There is plenty of pain in the latest earnings report by railcar builder Greenbrier, reflecting the damage the sharp recession is inflicting on industry suppliers.
Sales for the Lake Oswego, Ore., company plunged 36 percent in its fiscal third quarter ending May 31, falling to $244 million from $382 million in the 2008 period.
Greenbrier also detailed tough negotiations it is in with its biggest customer, General Electric Railcar Services, as GE’s lease fleet unit tries to scale back a huge order. Greenbrier accuses the customer of breaching its contract. GE said it is honoring the terms and both are angling to limit their risks until equipment demand can pick up.
The car builder is expanding its cost cuts, retooling its credit terms and reducing its net debt by $19 million. It got a $75 million infusion from the WL Ross investment firm, which took two board seats plus warrants for 16.5 percent of Greenbrier’s common stock. Still, Greenbrier had to book a large goodwill impairment charge in the quarter that wiped out a hard-won operating profit of $600,000 and left it with a $50.5 million net loss.
Now, Greenbrier’s railcar Gunderson manufacturing center at Portland, Ore., is just doing car repairs and refits, next to some barge-building operations. Those two business lines are holding up much better and helping Greenbrier diversify.
The company also will stop building railcars at one of its two Mexico plants, and is laying off 550 workers there.
“In this environment,” President and CEO William A. Furman said, “we continue to scale our operations to reflect the current economic situation, control costs and expenditures, manage the company for cash flow and seek to pay down debt.”
Because Greenbrier’s quarters end one month before those of most other rail industry suppliers or carriers, its earnings provide an early glimpse into the latest trends.
The market Furman described lacks “green shoots” that might signal a rebound in demand. Instead, on July 7 he emphasized “year-to-date rail loadings (of freight) are down about 20 percent, and it is estimated that about 20 to 25 percent of the entire North American railcar fleet remains idle.”
Although Greenbrier officials say they have stabilized finances, they are hitting hard at GE. In late 2007, the two firms inked an eight-year deal for Greenbrier to supply the leasing giant with 11,900 units, a mix of tank cars and covered hoppers.
As of May 31, Greenbrier’s entire order backlog was 14,100 cars valued at $1.25 billion; it said GE alone accounted for 11,800 worth $1 billion. It delivered just 800 railcars to all customers in the March-May quarter, down from 2,200 a year before.
Now Greenbrier says GE does not want to take some cars the builder can already deliver. “We believe GE is in breach of its obligations under our contract,” the supplier said with the earnings report. It said GE would cut deliveries below the amount the builder needs “to produce railcars at an efficient rate and for both parties to fulfill their obligations.”
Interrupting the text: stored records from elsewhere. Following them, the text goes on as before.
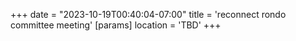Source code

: +++
date = "2023-10-19T00:40:04-07:00"
title = 'reconnect rondo committee meeting'
[params]
    location = 'TBD'
+++
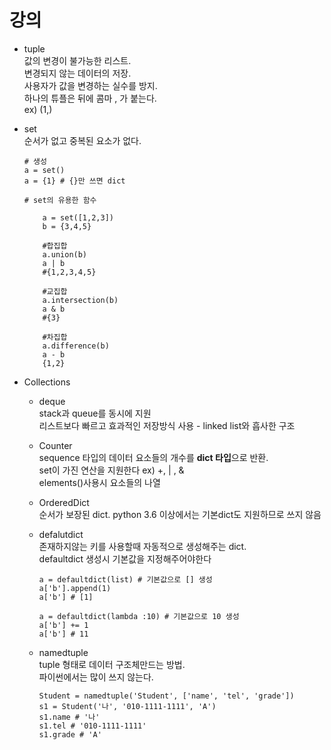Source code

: # 강의

* tuple  
값의 변경이 불가능한 리스트.  
변경되지 않는 데이터의 저장.  
사용자가 값을 변경하는 실수를 방지.  
하나의 튜플은 뒤에 콤마 , 가 붙는다.  
ex) (1,)  

* set  
순서가 없고 중복된 요소가 없다.  
      
      # 생성
      a = set()
      a = {1} # {}만 쓰면 dict
      
      # set의 유용한 함수
      
          a = set([1,2,3])
          b = {3,4,5}
          
          #합집합
          a.union(b)
          a | b
          #{1,2,3,4,5}
          
          #교집합
          a.intersection(b)
          a & b
          #{3}
                 
          #차집합
          a.difference(b)
          a - b
          {1,2}

* Collections

    * deque  
    stack과 queue를 동시에 지원  
    리스트보다 빠르고 효과적인 저장방식 사용 - linked list와 흡사한 구조  

    * Counter  
    sequence 타입의 데이터 요소들의 개수를 **dict 타입**으로 반환.  
    set이 가진 연산을 지원한다 ex) +, | , &  
    elements()사용시 요소들의 나열
    
    * OrderedDict  
    순서가 보장된 dict. python 3.6 이상에서는 기본dict도 지원하므로 쓰지 않음
    
    * defalutdict  
    존재하지않는 키를 사용할때 자동적으로 생성해주는 dict.  
    defaultdict 생성시 기본값을 지정해주어야한다
    
          a = defaultdict(list) # 기본값으로 [] 생성
          a['b'].append(1)
          a['b'] # [1]

          a = defaultdict(lambda :10) # 기본값으로 10 생성
          a['b'] += 1
          a['b'] # 11

    * namedtuple  
    tuple 형태로 데이터 구조체만드는 방법.  
    파이썬에서는 많이 쓰지 않는다.
    
          Student = namedtuple('Student', ['name', 'tel', 'grade'])
          s1 = Student('나', '010-1111-1111', 'A')
          s1.name # '나'
          s1.tel # '010-1111-1111'
          s1.grade # 'A'
          
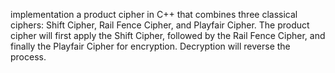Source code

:  implementation a product cipher in C++ that combines three classical ciphers: Shift Cipher, Rail Fence Cipher, and Playfair Cipher. The product cipher will first apply the Shift Cipher, followed by the Rail Fence Cipher, and finally the Playfair Cipher for encryption. Decryption will reverse the process.
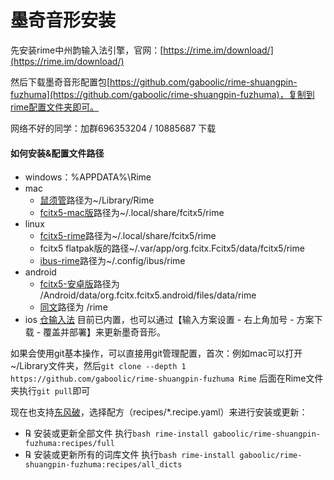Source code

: # 墨奇音形安装

先安装rime中州韵输入法引擎，官网：[https://rime.im/download/](https://rime.im/download/)

然后下载墨奇音形配置包[https://github.com/gaboolic/rime-shuangpin-fuzhuma](https://github.com/gaboolic/rime-shuangpin-fuzhuma)，复制到rime配置文件夹即可。

网络不好的同学：加群696353204 / 10885687 下载

#### 如何安装&配置文件路径

* windows：%APPDATA%\Rime
* mac
  * [鼠须管](https://github.com/rime/squirrel)路径为\~/Library/Rime
  * [fcitx5-mac版](https://github.com/fcitx-contrib/fcitx5-macos)路径为\~/.local/share/fcitx5/rime
* linux
  * [fcitx5-rime](https://github.com/fcitx/fcitx5-rime)路径为\~/.local/share/fcitx5/rime
  * fcitx5 flatpak版的路径\~/.var/app/org.fcitx.Fcitx5/data/fcitx5/rime
  * [ibus-rime](https://github.com/rime/ibus-rime)路径为\~/.config/ibus/rime
* android
  * [fcitx5-安卓版](https://github.com/fcitx5-android/fcitx5-android)路径为 /Android/data/org.fcitx.fcitx5.android/files/data/rime
  * [同文](https://github.com/osfans/trime)路径为 /rime
* ios [仓输入法](https://github.com/imfuxiao/Hamster) 目前已内置，也可以通过【输入方案设置 - 右上角加号 - 方案下载 - 覆盖并部署】来更新墨奇音形。

如果会使用git基本操作，可以直接用git管理配置，首次：例如mac可以打开\~/Library文件夹，然后`git clone --depth 1 https://github.com/gaboolic/rime-shuangpin-fuzhuma Rime` 后面在Rime文件夹执行`git pull`即可

现在也支持[东风破](https://github.com/rime/plum)，选择配方（recipes/\*.recipe.yaml）来进行安装或更新：

* ℞ 安装或更新全部文件 执行`bash rime-install gaboolic/rime-shuangpin-fuzhuma:recipes/full`
* ℞ 安装或更新所有的词库文件 执行`bash rime-install gaboolic/rime-shuangpin-fuzhuma:recipes/all_dicts`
But GE spokesman Stephen White said the company is honoring the contract and taking delivery of railcars. “We have a disagreement with Greenbrier, which we are trying to resolve through ongoing commercial discussions, to explore mutually acceptable solutions that possibly include modifying delivery schedules as called for in the contract.”
But White said “the context is important,” because when they signed the deal, only 100,000 railcars were being stored across North America. “That number is north of 500,000 railcars today, and the economic landscape has gotten a lot more challenging.”
Greenbrier got help from 17 members of Congress who wrote GE’s CEO, Jeffrey Immelt, of their concern that canceling the railcar contract would wipe out more jobs.
White noted all cars for GE’s order are built in Mexico, but Furman insisted its impact is wider. The Greenbrier chief said he hoped to reach a deal with GE “without requiring further sacrifice from our partners in the North American supply industry, our work force or our shareholders.”